* _Exercise brief_: Your response should consist of the entire listing, transcribed exactly, with every image left out.

* _Available data_:
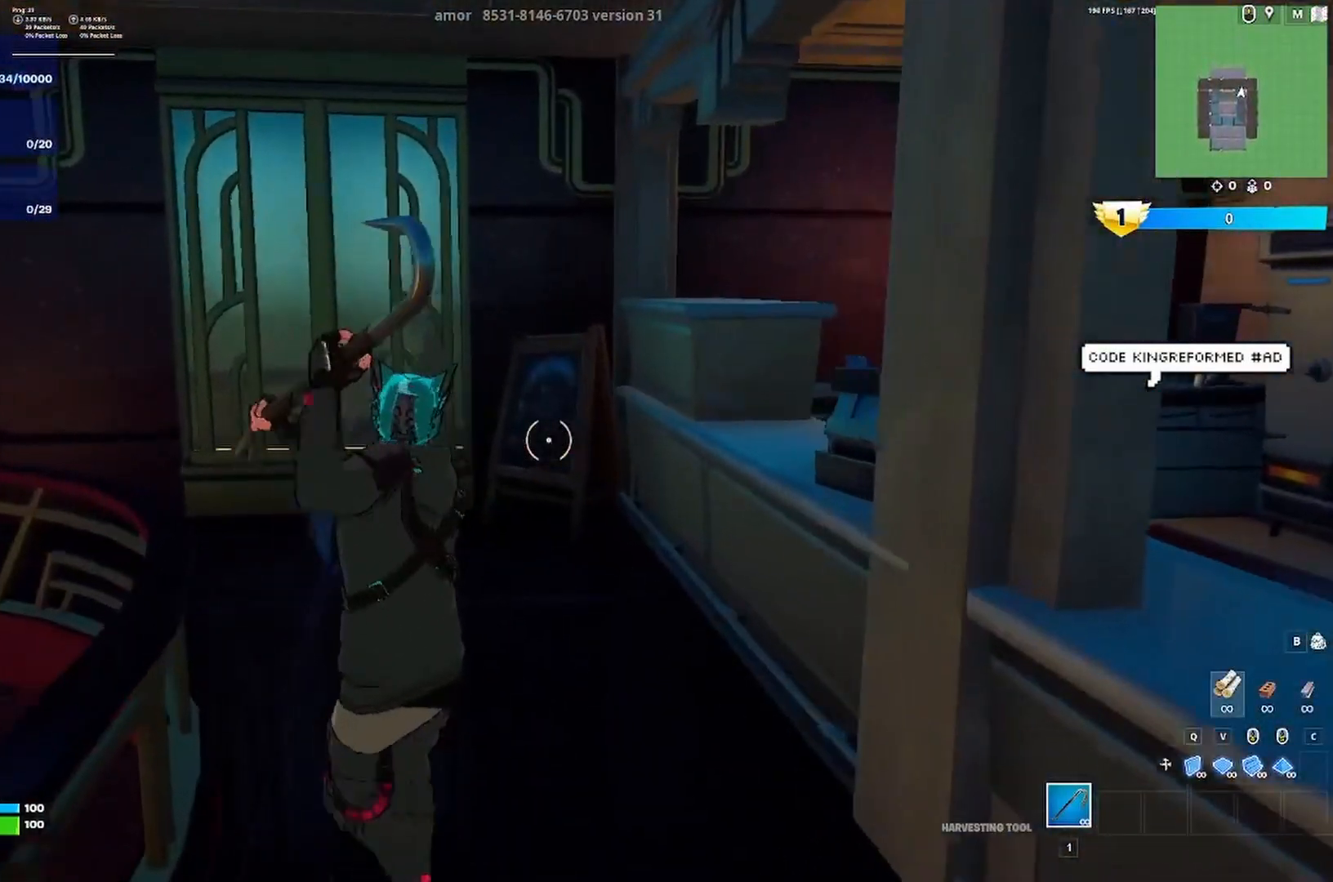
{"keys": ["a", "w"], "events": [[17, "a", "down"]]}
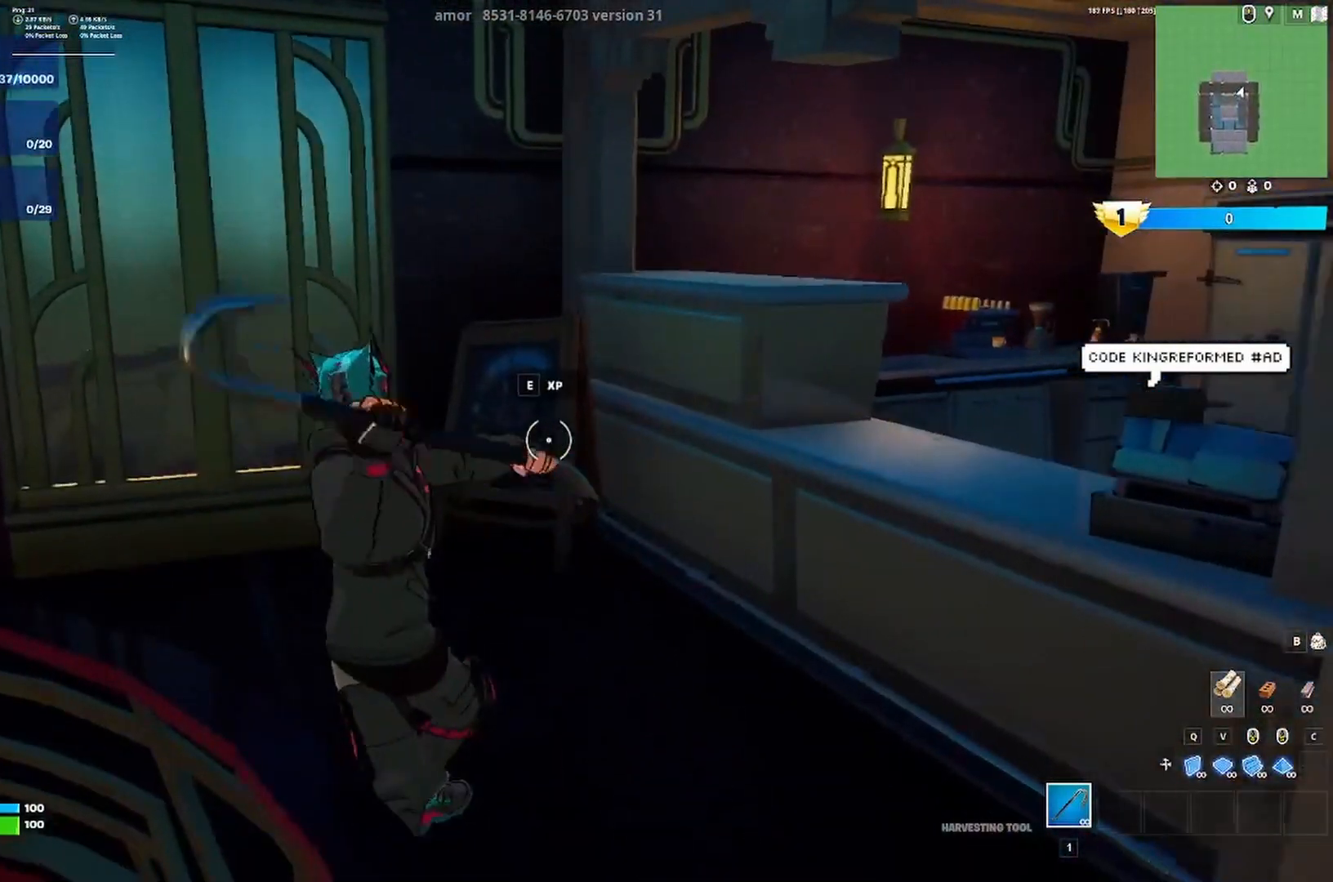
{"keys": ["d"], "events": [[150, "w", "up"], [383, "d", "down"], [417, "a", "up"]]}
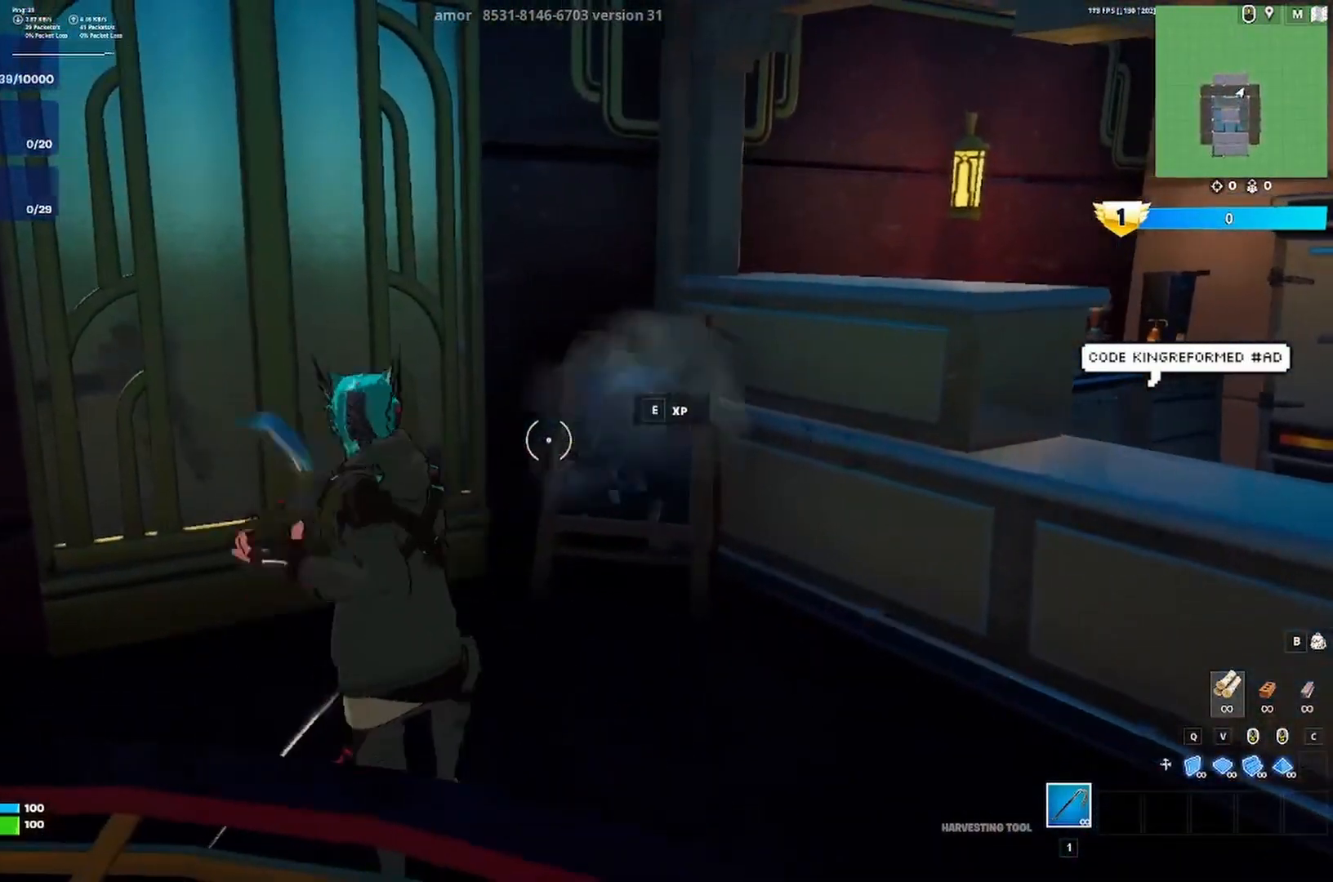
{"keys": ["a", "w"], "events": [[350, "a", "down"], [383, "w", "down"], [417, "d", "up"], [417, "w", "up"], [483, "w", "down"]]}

* _Expected answer_:
{"keys": ["a", "w"], "events": [[17, "a", "down"]]}
{"keys": ["d"], "events": [[150, "w", "up"], [383, "d", "down"], [417, "a", "up"]]}
{"keys": ["a", "w"], "events": [[350, "a", "down"], [383, "w", "down"], [417, "d", "up"], [417, "w", "up"], [483, "w", "down"]]}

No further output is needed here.